● **What you should do**:
Restate the records in their entirety, word for word.
---------- Dataset extract
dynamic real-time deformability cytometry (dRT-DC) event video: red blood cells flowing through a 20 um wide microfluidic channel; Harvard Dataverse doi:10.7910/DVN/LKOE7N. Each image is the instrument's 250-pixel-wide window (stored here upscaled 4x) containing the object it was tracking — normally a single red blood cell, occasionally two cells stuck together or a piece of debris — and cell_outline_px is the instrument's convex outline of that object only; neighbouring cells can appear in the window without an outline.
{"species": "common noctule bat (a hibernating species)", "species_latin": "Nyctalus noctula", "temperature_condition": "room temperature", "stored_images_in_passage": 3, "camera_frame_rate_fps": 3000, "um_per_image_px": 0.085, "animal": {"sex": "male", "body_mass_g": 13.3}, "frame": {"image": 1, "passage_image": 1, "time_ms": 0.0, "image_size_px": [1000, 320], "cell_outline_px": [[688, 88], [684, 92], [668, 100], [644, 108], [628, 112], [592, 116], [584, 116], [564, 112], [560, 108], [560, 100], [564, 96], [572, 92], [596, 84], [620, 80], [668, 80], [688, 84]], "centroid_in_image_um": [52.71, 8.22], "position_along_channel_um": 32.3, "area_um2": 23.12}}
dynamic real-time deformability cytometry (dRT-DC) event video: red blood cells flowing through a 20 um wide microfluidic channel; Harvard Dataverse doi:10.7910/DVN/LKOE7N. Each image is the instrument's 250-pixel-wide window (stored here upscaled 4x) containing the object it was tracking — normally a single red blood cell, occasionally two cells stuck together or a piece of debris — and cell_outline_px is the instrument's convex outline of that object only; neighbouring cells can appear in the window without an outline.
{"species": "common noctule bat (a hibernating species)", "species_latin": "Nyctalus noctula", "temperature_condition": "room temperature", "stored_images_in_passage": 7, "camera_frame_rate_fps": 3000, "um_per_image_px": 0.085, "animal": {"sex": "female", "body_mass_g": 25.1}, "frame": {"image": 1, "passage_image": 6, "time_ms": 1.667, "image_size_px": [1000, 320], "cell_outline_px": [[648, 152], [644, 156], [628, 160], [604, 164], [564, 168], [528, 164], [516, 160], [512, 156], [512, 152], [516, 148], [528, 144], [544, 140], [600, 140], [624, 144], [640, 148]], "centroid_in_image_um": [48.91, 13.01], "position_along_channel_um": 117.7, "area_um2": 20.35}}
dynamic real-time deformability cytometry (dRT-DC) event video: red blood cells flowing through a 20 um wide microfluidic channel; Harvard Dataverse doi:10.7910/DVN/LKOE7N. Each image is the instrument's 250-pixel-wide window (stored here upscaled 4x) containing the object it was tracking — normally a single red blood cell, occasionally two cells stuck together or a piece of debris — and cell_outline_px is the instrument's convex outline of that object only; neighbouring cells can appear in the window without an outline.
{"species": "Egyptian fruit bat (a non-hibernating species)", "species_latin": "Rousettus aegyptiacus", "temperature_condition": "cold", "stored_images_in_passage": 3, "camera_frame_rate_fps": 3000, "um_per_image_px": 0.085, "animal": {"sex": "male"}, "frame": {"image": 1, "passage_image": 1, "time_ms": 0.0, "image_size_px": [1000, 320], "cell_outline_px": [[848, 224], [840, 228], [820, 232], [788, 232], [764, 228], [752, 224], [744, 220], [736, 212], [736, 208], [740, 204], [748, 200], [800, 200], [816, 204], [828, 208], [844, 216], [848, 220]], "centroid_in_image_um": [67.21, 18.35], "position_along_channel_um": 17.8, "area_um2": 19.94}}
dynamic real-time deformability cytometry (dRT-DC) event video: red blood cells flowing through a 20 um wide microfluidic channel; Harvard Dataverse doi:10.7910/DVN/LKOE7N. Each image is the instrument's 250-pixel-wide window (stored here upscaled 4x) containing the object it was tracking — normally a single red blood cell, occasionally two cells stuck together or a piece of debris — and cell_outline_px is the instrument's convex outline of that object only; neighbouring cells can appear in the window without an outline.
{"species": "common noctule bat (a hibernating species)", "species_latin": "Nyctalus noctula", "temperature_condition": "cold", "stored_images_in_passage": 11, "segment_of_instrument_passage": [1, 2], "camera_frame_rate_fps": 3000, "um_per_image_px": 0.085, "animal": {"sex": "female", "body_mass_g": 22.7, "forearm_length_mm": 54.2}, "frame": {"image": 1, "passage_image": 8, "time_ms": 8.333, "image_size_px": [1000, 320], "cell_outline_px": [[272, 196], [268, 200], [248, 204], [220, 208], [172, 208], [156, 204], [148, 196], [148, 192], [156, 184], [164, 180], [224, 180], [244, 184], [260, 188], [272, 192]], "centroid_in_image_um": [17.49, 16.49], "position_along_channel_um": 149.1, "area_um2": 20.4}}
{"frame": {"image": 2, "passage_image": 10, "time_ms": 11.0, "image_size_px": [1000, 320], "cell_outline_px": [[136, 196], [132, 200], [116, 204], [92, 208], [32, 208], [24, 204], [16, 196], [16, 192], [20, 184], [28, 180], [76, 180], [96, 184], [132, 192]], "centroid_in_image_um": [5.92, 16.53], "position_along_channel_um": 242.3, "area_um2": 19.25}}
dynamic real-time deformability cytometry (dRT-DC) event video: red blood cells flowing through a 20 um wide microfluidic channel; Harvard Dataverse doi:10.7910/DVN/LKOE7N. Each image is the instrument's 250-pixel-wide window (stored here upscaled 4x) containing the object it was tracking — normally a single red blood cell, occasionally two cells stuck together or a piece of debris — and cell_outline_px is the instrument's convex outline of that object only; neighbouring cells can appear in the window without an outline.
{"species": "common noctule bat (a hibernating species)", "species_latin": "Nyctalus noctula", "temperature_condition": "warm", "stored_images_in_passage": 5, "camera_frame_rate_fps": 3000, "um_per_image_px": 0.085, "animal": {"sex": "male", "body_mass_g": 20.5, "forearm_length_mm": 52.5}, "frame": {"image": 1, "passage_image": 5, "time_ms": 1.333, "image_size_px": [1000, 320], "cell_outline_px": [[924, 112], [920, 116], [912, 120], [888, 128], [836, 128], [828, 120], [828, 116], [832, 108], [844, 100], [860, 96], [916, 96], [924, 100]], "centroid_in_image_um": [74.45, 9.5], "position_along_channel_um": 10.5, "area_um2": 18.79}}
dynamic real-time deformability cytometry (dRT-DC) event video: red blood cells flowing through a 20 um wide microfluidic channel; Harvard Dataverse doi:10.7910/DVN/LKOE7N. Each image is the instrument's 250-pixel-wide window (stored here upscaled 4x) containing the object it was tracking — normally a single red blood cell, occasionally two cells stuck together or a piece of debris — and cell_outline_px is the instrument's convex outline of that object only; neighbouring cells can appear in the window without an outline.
--------------------
● **Solved problem**:
dynamic real-time deformability cytometry (dRT-DC) event video: red blood cells flowing through a 20 um wide microfluidic channel; Harvard Dataverse doi:10.7910/DVN/LKOE7N. Each image is the instrument's 250-pixel-wide window (stored here upscaled 4x) containing the object it was tracking — normally a single red blood cell, occasionally two cells stuck together or a piece of debris — and cell_outline_px is the instrument's convex outline of that object only; neighbouring cells can appear in the window without an outline.
{"species": "common noctule bat (a hibernating species)", "species_latin": "Nyctalus noctula", "temperature_condition": "room temperature", "stored_images_in_passage": 3, "camera_frame_rate_fps": 3000, "um_per_image_px": 0.085, "animal": {"sex": "male", "body_mass_g": 13.3}, "frame": {"image": 1, "passage_image": 1, "time_ms": 0.0, "image_size_px": [1000, 320], "cell_outline_px": [[688, 88], [684, 92], [668, 100], [644, 108], [628, 112], [592, 116], [584, 116], [564, 112], [560, 108], [560, 100], [564, 96], [572, 92], [596, 84], [620, 80], [668, 80], [688, 84]], "centroid_in_image_um": [52.71, 8.22], "position_along_channel_um": 32.3, "area_um2": 23.12}}
dynamic real-time deformability cytometry (dRT-DC) event video: red blood cells flowing through a 20 um wide microfluidic channel; Harvard Dataverse doi:10.7910/DVN/LKOE7N. Each image is the instrument's 250-pixel-wide window (stored here upscaled 4x) containing the object it was tracking — normally a single red blood cell, occasionally two cells stuck together or a piece of debris — and cell_outline_px is the instrument's convex outline of that object only; neighbouring cells can appear in the window without an outline.
{"species": "common noctule bat (a hibernating species)", "species_latin": "Nyctalus noctula", "temperature_condition": "room temperature", "stored_images_in_passage": 7, "camera_frame_rate_fps": 3000, "um_per_image_px": 0.085, "animal": {"sex": "female", "body_mass_g": 25.1}, "frame": {"image": 1, "passage_image": 6, "time_ms": 1.667, "image_size_px": [1000, 320], "cell_outline_px": [[648, 152], [644, 156], [628, 160], [604, 164], [564, 168], [528, 164], [516, 160], [512, 156], [512, 152], [516, 148], [528, 144], [544, 140], [600, 140], [624, 144], [640, 148]], "centroid_in_image_um": [48.91, 13.01], "position_along_channel_um": 117.7, "area_um2": 20.35}}
dynamic real-time deformability cytometry (dRT-DC) event video: red blood cells flowing through a 20 um wide microfluidic channel; Harvard Dataverse doi:10.7910/DVN/LKOE7N. Each image is the instrument's 250-pixel-wide window (stored here upscaled 4x) containing the object it was tracking — normally a single red blood cell, occasionally two cells stuck together or a piece of debris — and cell_outline_px is the instrument's convex outline of that object only; neighbouring cells can appear in the window without an outline.
{"species": "Egyptian fruit bat (a non-hibernating species)", "species_latin": "Rousettus aegyptiacus", "temperature_condition": "cold", "stored_images_in_passage": 3, "camera_frame_rate_fps": 3000, "um_per_image_px": 0.085, "animal": {"sex": "male"}, "frame": {"image": 1, "passage_image": 1, "time_ms": 0.0, "image_size_px": [1000, 320], "cell_outline_px": [[848, 224], [840, 228], [820, 232], [788, 232], [764, 228], [752, 224], [744, 220], [736, 212], [736, 208], [740, 204], [748, 200], [800, 200], [816, 204], [828, 208], [844, 216], [848, 220]], "centroid_in_image_um": [67.21, 18.35], "position_along_channel_um": 17.8, "area_um2": 19.94}}
dynamic real-time deformability cytometry (dRT-DC) event video: red blood cells flowing through a 20 um wide microfluidic channel; Harvard Dataverse doi:10.7910/DVN/LKOE7N. Each image is the instrument's 250-pixel-wide window (stored here upscaled 4x) containing the object it was tracking — normally a single red blood cell, occasionally two cells stuck together or a piece of debris — and cell_outline_px is the instrument's convex outline of that object only; neighbouring cells can appear in the window without an outline.
{"species": "common noctule bat (a hibernating species)", "species_latin": "Nyctalus noctula", "temperature_condition": "cold", "stored_images_in_passage": 11, "segment_of_instrument_passage": [1, 2], "camera_frame_rate_fps": 3000, "um_per_image_px": 0.085, "animal": {"sex": "female", "body_mass_g": 22.7, "forearm_length_mm": 54.2}, "frame": {"image": 1, "passage_image": 8, "time_ms": 8.333, "image_size_px": [1000, 320], "cell_outline_px": [[272, 196], [268, 200], [248, 204], [220, 208], [172, 208], [156, 204], [148, 196], [148, 192], [156, 184], [164, 180], [224, 180], [244, 184], [260, 188], [272, 192]], "centroid_in_image_um": [17.49, 16.49], "position_along_channel_um": 149.1, "area_um2": 20.4}}
{"frame": {"image": 2, "passage_image": 10, "time_ms": 11.0, "image_size_px": [1000, 320], "cell_outline_px": [[136, 196], [132, 200], [116, 204], [92, 208], [32, 208], [24, 204], [16, 196], [16, 192], [20, 184], [28, 180], [76, 180], [96, 184], [132, 192]], "centroid_in_image_um": [5.92, 16.53], "position_along_channel_um": 242.3, "area_um2": 19.25}}
dynamic real-time deformability cytometry (dRT-DC) event video: red blood cells flowing through a 20 um wide microfluidic channel; Harvard Dataverse doi:10.7910/DVN/LKOE7N. Each image is the instrument's 250-pixel-wide window (stored here upscaled 4x) containing the object it was tracking — normally a single red blood cell, occasionally two cells stuck together or a piece of debris — and cell_outline_px is the instrument's convex outline of that object only; neighbouring cells can appear in the window without an outline.
{"species": "common noctule bat (a hibernating species)", "species_latin": "Nyctalus noctula", "temperature_condition": "warm", "stored_images_in_passage": 5, "camera_frame_rate_fps": 3000, "um_per_image_px": 0.085, "animal": {"sex": "male", "body_mass_g": 20.5, "forearm_length_mm": 52.5}, "frame": {"image": 1, "passage_image": 5, "time_ms": 1.333, "image_size_px": [1000, 320], "cell_outline_px": [[924, 112], [920, 116], [912, 120], [888, 128], [836, 128], [828, 120], [828, 116], [832, 108], [844, 100], [860, 96], [916, 96], [924, 100]], "centroid_in_image_um": [74.45, 9.5], "position_along_channel_um": 10.5, "area_um2": 18.79}}
dynamic real-time deformability cytometry (dRT-DC) event video: red blood cells flowing through a 20 um wide microfluidic channel; Harvard Dataverse doi:10.7910/DVN/LKOE7N. Each image is the instrument's 250-pixel-wide window (stored here upscaled 4x) containing the object it was tracking — normally a single red blood cell, occasionally two cells stuck together or a piece of debris — and cell_outline_px is the instrument's convex outline of that object only; neighbouring cells can appear in the window without an outline.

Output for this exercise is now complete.